Offensive du SPVM contre l’étranglement en contexte de violence conjugale
L'étranglement, s'il ne tue pas, peut causer d'importantes lésions physiques en plus d'augmenter les risques d'accident vasculaire cérébral, de lésions cérébrales ou de problèmes de santé mentale dus à un manque d'oxygène.
Photo : Radio-Canada / Ben Nelms
Devant le nombre important de cas d’étranglement en contexte de violence conjugale, le Service de police de la Ville de Montréal (SPVM) a mis sur pied un projet pilote destiné à améliorer la prise en charge judiciaire, mais aussi médicale de ces sévices qui sont souvent le prélude à des tentatives de meurtre ou carrément des meurtres.
Et la situation est plus grave qu’on le pense. En 2023, le Directeur des poursuites criminelles et pénales (DPCP) a autorisé 551 poursuites à Montréal en lien avec des cas d’étranglement, ce qui représente une moyenne de 10 par semaine.
La vaste majorité des victimes sont des femmes qui subissent des étranglements dans un contexte conjugal sans en mourir.

DONNÉES AFFICHÉES »

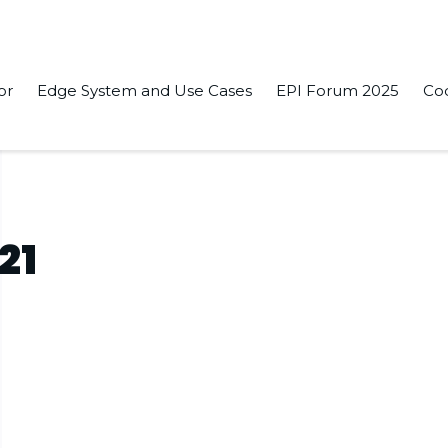
or
Edge System and Use Cases
EPI Forum 2025
Co
21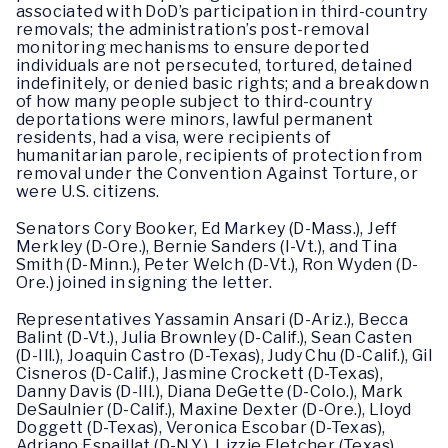
associated with DoD’s participation in third-country
removals; the administration’s post-removal
monitoring mechanisms to ensure deported
individuals are not persecuted, tortured, detained
indefinitely, or denied basic rights; and a breakdown
of how many people subject to third-country
deportations were minors, lawful permanent
residents, had a visa, were recipients of
humanitarian parole, recipients of protection from
removal under the Convention Against Torture, or
were U.S. citizens.
Senators Cory Booker, Ed Markey (D-Mass.), Jeff
Merkley (D-Ore.), Bernie Sanders (I-Vt.), and Tina
Smith (D-Minn.), Peter Welch (D-Vt.), Ron Wyden (D-
Ore.) joined in signing the letter.
Representatives Yassamin Ansari (D-Ariz.), Becca
Balint (D-Vt.), Julia Brownley (D-Calif.), Sean Casten
(D-Ill.), Joaquin Castro (D-Texas), Judy Chu (D-Calif.), Gil
Cisneros (D-Calif.), Jasmine Crockett (D-Texas),
Danny Davis (D-Ill.), Diana DeGette (D-Colo.), Mark
DeSaulnier (D-Calif.), Maxine Dexter (D-Ore.), Lloyd
Doggett (D-Texas), Veronica Escobar (D-Texas),
Adriano Espaillat (D-N.Y.), Lizzie Fletcher (Texas),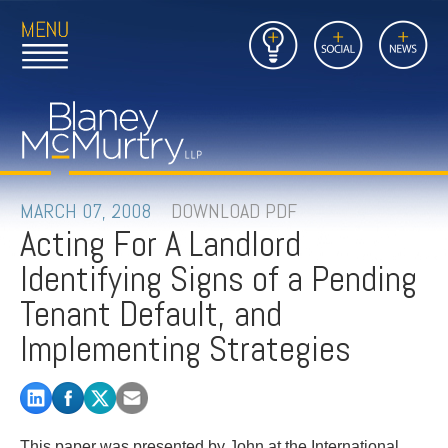
Open
Close
Insights
Link
Social
News
Main
Main
to
Menu
Menu
Home
Mobil
Page
Link
site
to
searc
FIRM
Home
submi
Page
PEOPLE
MARCH 07, 2008
DOWNLOAD PDF
Acting For A Landlord
PRACTICES
Identifying Signs of a Pending
INSIGHTS
Tenant Default, and
Implementing Strategies
CAREERS
CONTACT
This paper was presented by John at the International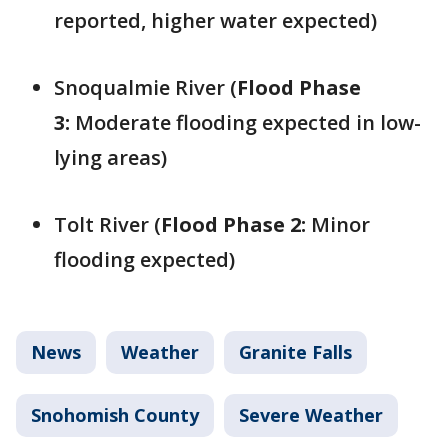
reported, higher water expected)
Snoqualmie River (
Flood Phase
3:
Moderate flooding expected in low-
lying areas)
Tolt River (
Flood Phase 2:
Minor
flooding expected)
News
Weather
Granite Falls
Snohomish County
Severe Weather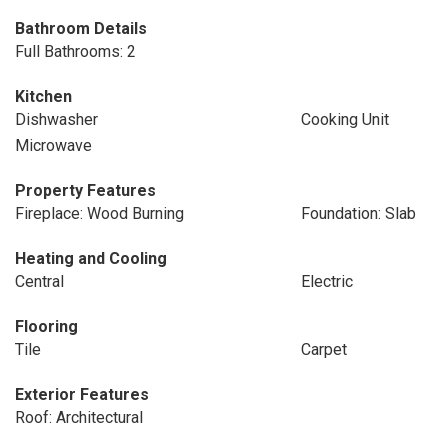
Bathroom Details
Full Bathrooms: 2
Kitchen
Dishwasher
Cooking Unit
Microwave
Property Features
Fireplace: Wood Burning
Foundation: Slab
Heating and Cooling
Central
Electric
Flooring
Tile
Carpet
Exterior Features
Roof: Architectural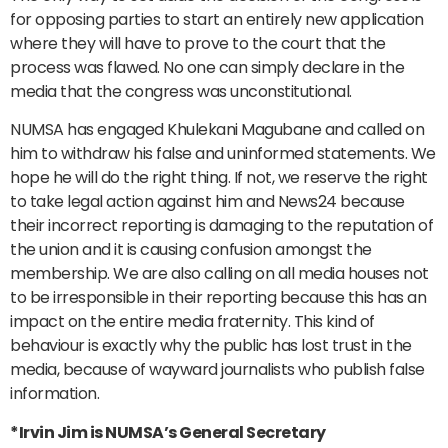
for opposing parties to start an entirely new application
where they will have to prove to the court that the
process was flawed. No one can simply declare in the
media that the congress was unconstitutional.
NUMSA has engaged Khulekani Magubane and called on
him to withdraw his false and uninformed statements. We
hope he will do the right thing. If not, we reserve the right
to take legal action against him and News24 because
their incorrect reporting is damaging to the reputation of
the union and it is causing confusion amongst the
membership. We are also calling on all media houses not
to be irresponsible in their reporting because this has an
impact on the entire media fraternity. This kind of
behaviour is exactly why the public has lost trust in the
media, because of wayward journalists who publish false
information.
*Irvin Jim is NUMSA’s General Secretary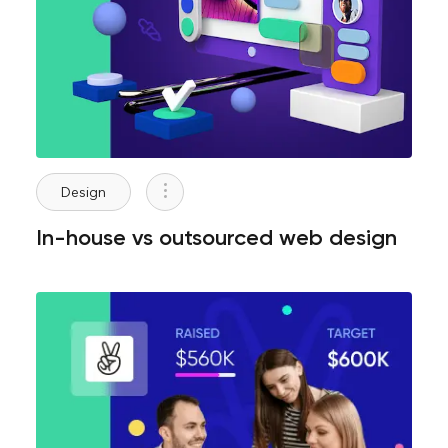
Design
In-house vs outsourced web design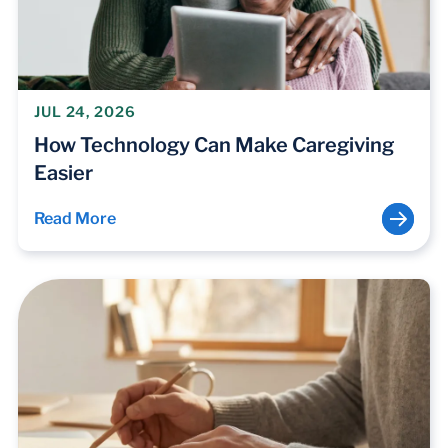
JUL 24, 2026
How Technology Can Make Caregiving
Easier
Read More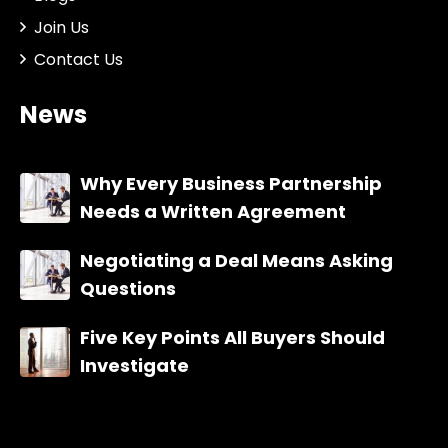
Join Us
Contact Us
News
Why Every Business Partnership
Needs a Written Agreement
Negotiating a Deal Means Asking
Questions
Five Key Points All Buyers Should
Investigate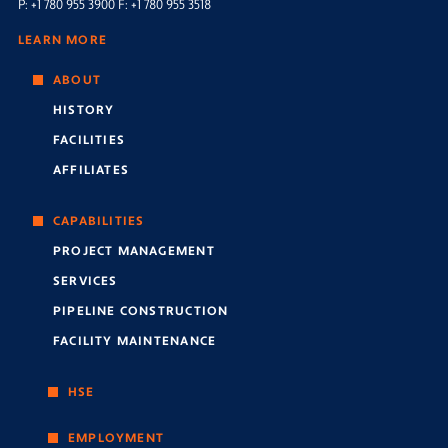
P: +1 780 955 3900 F: +1 780 955 3518
LEARN MORE
ABOUT
HISTORY
FACILITIES
AFFILIATES
CAPABILITIES
PROJECT MANAGEMENT
SERVICES
PIPELINE CONSTRUCTION
FACILITY MAINTENANCE
HSE
EMPLOYMENT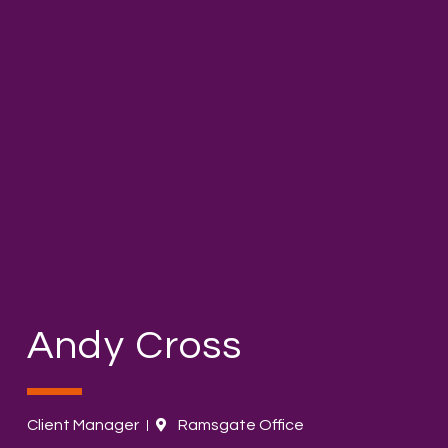
Andy Cross
Client Manager
Ramsgate Office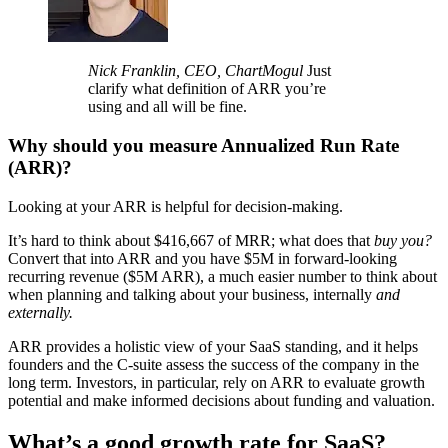
Nick Franklin, CEO, ChartMogul
Just
clarify what definition of ARR you’re
using and all will be fine.
Why should you measure Annualized Run Rate
(ARR)?
Looking at your ARR is helpful for decision-making.
It’s hard to think about $416,667 of MRR; what does that
buy you?
Convert that into ARR and you have $5M in forward-looking
recurring revenue ($5M ARR), a much easier number to think about
when planning and talking about your business, internally
and
externally.
ARR provides a holistic view of your SaaS standing, and it helps
founders and the C-suite assess the success of the company in the
long term. Investors, in particular, rely on ARR to evaluate growth
potential and make informed decisions about funding and valuation.
What’s a good growth rate for SaaS?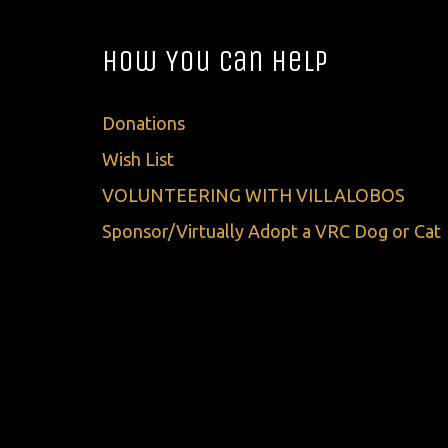
How You Can Help
Donations
Wish List
VOLUNTEERING WITH VILLALOBOS
Sponsor/Virtually Adopt a VRC Dog or Cat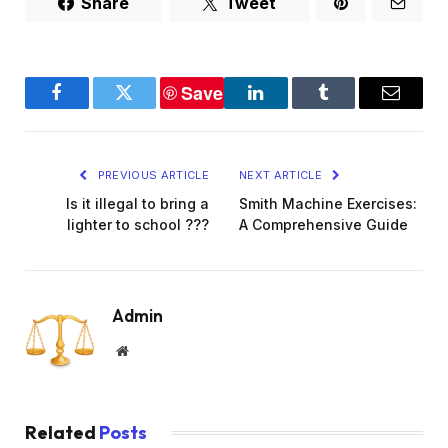
Share
Tweet
Save
Facebook
Twitter
LinkedIn
Tumblr
Email
PREVIOUS ARTICLE
NEXT ARTICLE
Is it illegal to bring a
Smith Machine Exercises:
lighter to school ???
A Comprehensive Guide
Admin
Website
Related
Posts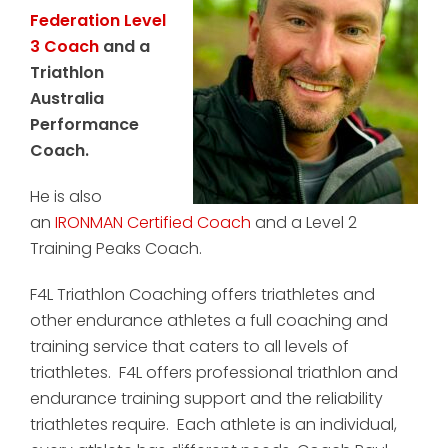
Federation Level
3 Coach
and a
Triathlon
Australia
Performance
Coach.
He is also
an
IRONMAN Certified Coach
and a Level 2
Training Peaks Coach.
F4L Triathlon Coaching offers triathletes and
other endurance athletes a full coaching and
training service that caters to all levels of
triathletes. F4L offers professional triathlon and
endurance training support and the reliability
triathletes require. Each athlete is an individual,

LISTE DES TÂCHES »
(a) D'après l'article sur l'étranglement en contexte conjugal, combien de poursuites le DPCP a-t-il autorisées à Montréal en 2023 pour des cas d'étranglement ?
(b) En vous fondant sur l'article sur l'étranglement en contexte conjugal, expliquez en une à trois phrases pourquoi le SPVM a lancé son projet pilote.
(c) Rédigez la suite de l'article sur l'étranglement en contexte conjugal, après sa dernière phrase.

RÉSULTATS PAR TÂCHE »
(a) 551 poursuites, soit une moyenne de 10 par semaine.

(b) Le SPVM a lancé ce projet pilote en raison du nombre important de cas d'étranglement en contexte de violence conjugale. Ces sévices sont souvent le prélude à des tentatives de meurtre ou à des meurtres. Le projet vise à en améliorer la prise en charge judiciaire et médicale.

(c)
Selon une étude de la National Library of Medecine réalisée en 2008, une personne vivant avec un partenaire violent est 7,5 fois plus susceptible d’être tuée par son partenaire si elle a été étranglée par ce dernier dans le passé.
Le gouvernement fédéral a mis à jour le Code criminel en 2019 pour ajouter l'étranglement et l’étouffement (article 267 c) à la définition d'agression armée ou d'infliction de lésions corporelles. Ce changement signifie que les agresseurs conjugaux peuvent désormais être inculpés spécifiquement pour agression par strangulation.
Inspiré des meilleures pratiques aux États-Unis
, le projet pilote lancé par le SPVM sera déployé dans l’est de l’île de Montréal pour une période de 18 mois. L’initiative consistera d’abord à parfaire la formation des intervenants des patrouilleurs jusqu’aux procureurs.
L’étranglement est une preuve de domination complète de la part de la personne qui agresse, qui démontre à la victime qu’elle tient littéralement sa vie entre ses mains.
On va former les policiers, les enquêteurs, les procureurs et nos partenaires de différents organismes qui viennent en aide aux victimes, a expliqué la commandante Anouk Saint-Onge, cheffe de la section spécialisée en violence conjugale du SPVM. On explique qu’est-ce que l’étranglement, les différences avec la suffocation, les signes et les symptômes.
La formation sera entre autres assurée par un médecin, une pathologiste judiciaire, plus exactement.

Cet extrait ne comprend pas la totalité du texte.